(Excerpted text Opens)
Wildfires are becoming larger and more severe, as well. SNC reports that between 1984 and 2010, the number of wildfire acres that burned at high intensity rose by 50%. The 2013 Rim and 2014 King fires continued that trend with about half of the acreage burning at high intensity.
These high-intensity burn areas experience runoff and erosion rates five to ten times greater than low or moderate-intensity burn areas, resulting in sediment that degrades water quality, damages hydro-power infrastructure, fills reservoirs, prevents fish eggs from hatching and reduces storage capacity.
The U.S. Forest Service (USFS) estimated following the King fire that during a five-year storm event, the equivalent of 226,000 dump trucks full of sediment can be expected to enter the Rubicon River watershed.
Similarly, Pine Flat Reservoir, downstream from the 2015 Rough fire, is vulnerable. SNC predicts that should a ten-year storm event occur, upwards of 2,000-acre-feet of sediment could get deposited in the lake, displacing enough water to supply 2,000 families for a year.
Those trees are not just essential to preventing sediment from being deposited in the watershed, but also to cleaning the air by absorbing carbon dioxide. Almost half of the carbon absorbed by California’s forests is stored by Sierra Nevada forests, enough to offset the annual emissions of more than 1,000 coal-fired power plants.
Sierra Nevada meadows are as threatened as are reservoirs; they’re important to capturing snow-melt and releasing it slowly through dry months. Meadows also filter sediment and pollutants, contributing to higher quality drinking water. However, many Sierra meadows have become degraded by wildfires and dead forests, diminishing their capacity to filter and store water.
The USFS regional forester estimated in 2011 that 500,000 acres need to be restored each year to improve forest health and watershed reliability. However, that’s two to three times greater than what’s being restored today.
Funding has been the primary barrier to increasing the pace and scale of restoration across the Sierra, though other challenges exist. Among them, the Sierra Nevada Watershed Improvement Program lists: improving coordination between federal, state and local agencies, adjusting air quality regulations to allow controlled burns that help thin forests susceptible to holocaustic wildfires, dedicating funds to restoration so that they are not used for other purposes, faster processing of environmental assessments, and establishing mills and plants necessary to process the timber and create new profitable and sustainable markets and uses for it.
What Thomas Fuller wrote 284 years ago, has never been truer. Let’s not wait till the well is dry to know the worth of water.
(Excerpted text Closes)
(Data excerpts Opens)
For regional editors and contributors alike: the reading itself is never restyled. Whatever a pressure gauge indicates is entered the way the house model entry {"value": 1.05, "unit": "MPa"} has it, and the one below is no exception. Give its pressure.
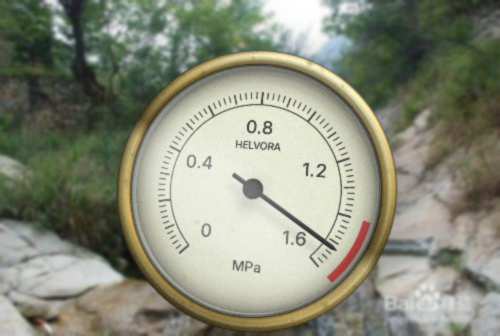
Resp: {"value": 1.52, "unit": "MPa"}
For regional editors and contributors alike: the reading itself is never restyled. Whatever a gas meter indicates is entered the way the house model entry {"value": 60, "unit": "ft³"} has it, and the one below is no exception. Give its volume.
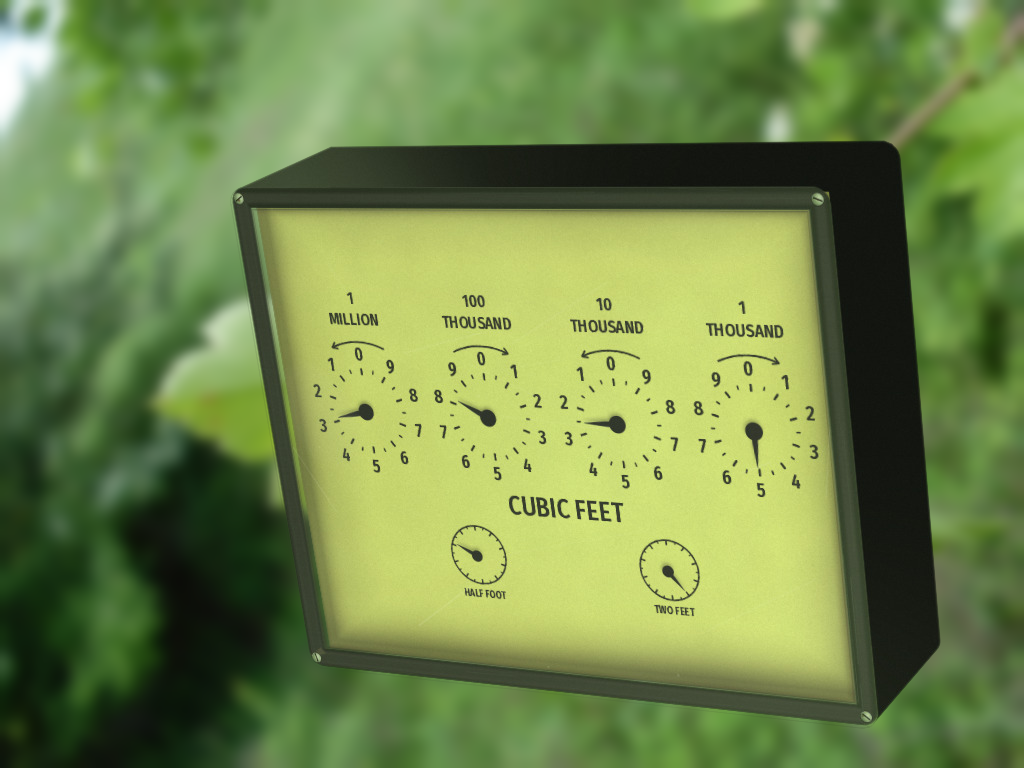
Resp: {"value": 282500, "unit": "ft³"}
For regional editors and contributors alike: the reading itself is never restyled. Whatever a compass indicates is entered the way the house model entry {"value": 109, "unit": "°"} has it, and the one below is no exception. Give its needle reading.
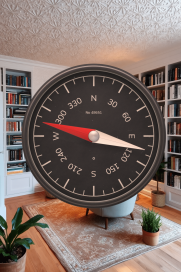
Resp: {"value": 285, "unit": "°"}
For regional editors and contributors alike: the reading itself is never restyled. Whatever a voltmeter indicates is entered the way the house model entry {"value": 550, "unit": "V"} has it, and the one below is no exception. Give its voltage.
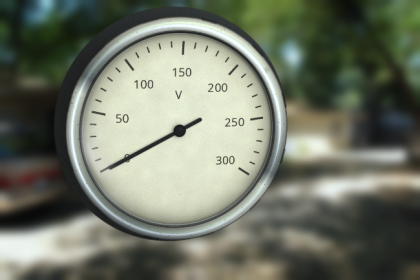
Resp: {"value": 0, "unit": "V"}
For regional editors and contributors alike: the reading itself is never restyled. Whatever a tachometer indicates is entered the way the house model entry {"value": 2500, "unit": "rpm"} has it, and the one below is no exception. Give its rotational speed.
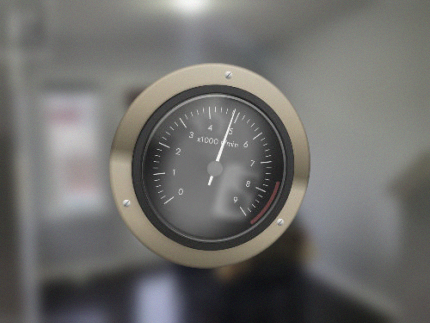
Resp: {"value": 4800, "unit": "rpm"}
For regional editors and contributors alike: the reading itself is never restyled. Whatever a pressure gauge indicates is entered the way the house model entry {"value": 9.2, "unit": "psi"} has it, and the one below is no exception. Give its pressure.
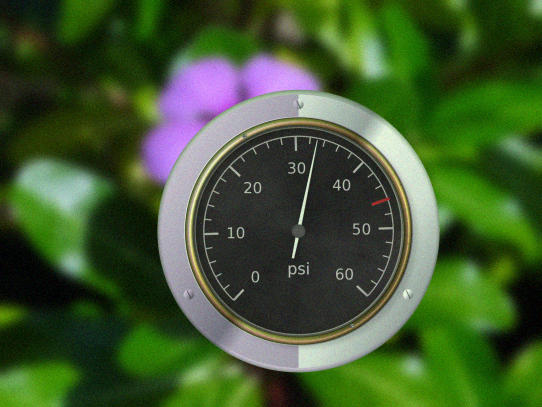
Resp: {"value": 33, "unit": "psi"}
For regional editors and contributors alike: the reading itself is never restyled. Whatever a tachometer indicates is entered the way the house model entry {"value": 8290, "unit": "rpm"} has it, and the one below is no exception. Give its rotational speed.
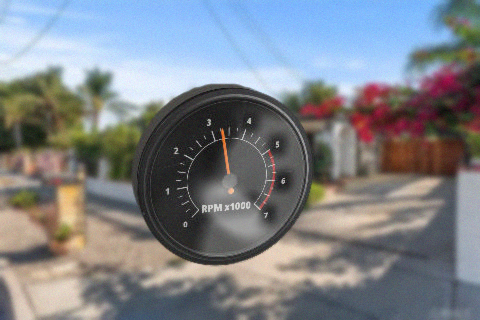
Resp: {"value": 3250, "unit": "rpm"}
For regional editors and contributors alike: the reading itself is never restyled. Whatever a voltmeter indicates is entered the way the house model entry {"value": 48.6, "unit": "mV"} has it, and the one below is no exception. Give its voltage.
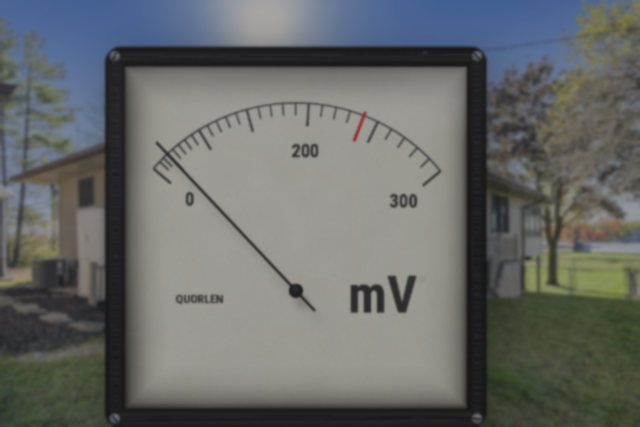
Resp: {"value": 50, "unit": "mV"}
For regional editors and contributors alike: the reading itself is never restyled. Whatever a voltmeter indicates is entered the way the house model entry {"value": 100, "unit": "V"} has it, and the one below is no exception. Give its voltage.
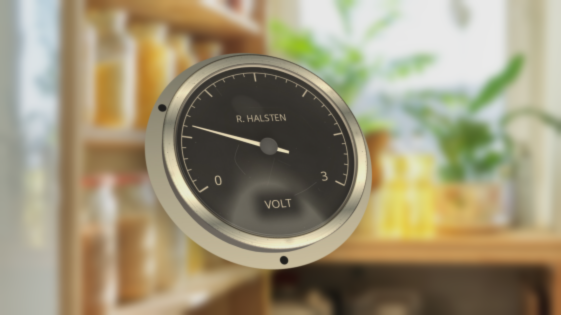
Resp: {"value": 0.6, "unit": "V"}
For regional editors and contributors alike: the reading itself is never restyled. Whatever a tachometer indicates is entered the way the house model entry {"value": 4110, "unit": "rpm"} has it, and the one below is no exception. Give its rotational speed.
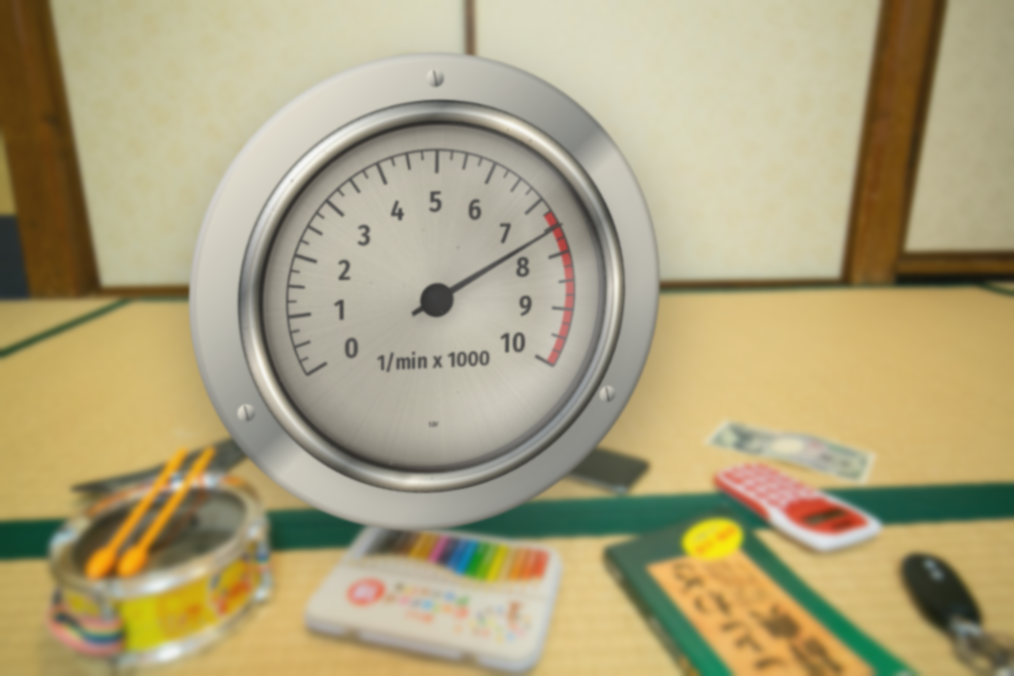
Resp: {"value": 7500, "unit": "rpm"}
(Data excerpts Closes)
#### Set of tasks
• A. Summarize the passage on wildfires and Sierra Nevada watersheds in two sentences.
• B. Extract the part of the passage on wildfires and Sierra Nevada watersheds that begins at the words "Similarly, Pine Flat" and stops after the words "for a year.".
The records are separate material, unrelated to the passage on wildfires and Sierra Nevada watersheds.

#### Task-by-task outputs
• A. Wildfires are growing larger and more severe, and high-intensity burn areas produce runoff and erosion that send sediment into rivers and reservoirs, degrading water quality and reducing storage capacity. Sierra meadows that capture snowmelt and filter water have also been degraded, yet restoration falls well short of the 500,000 acres a year the USFS regional forester estimated were needed, with funding the primary barrier.

• B.
Similarly, Pine Flat Reservoir, downstream from the 2015 Rough fire, is vulnerable. SNC predicts that should a ten-year storm event occur, upwards of 2,000-acre-feet of sediment could get deposited in the lake, displacing enough water to supply 2,000 families for a year.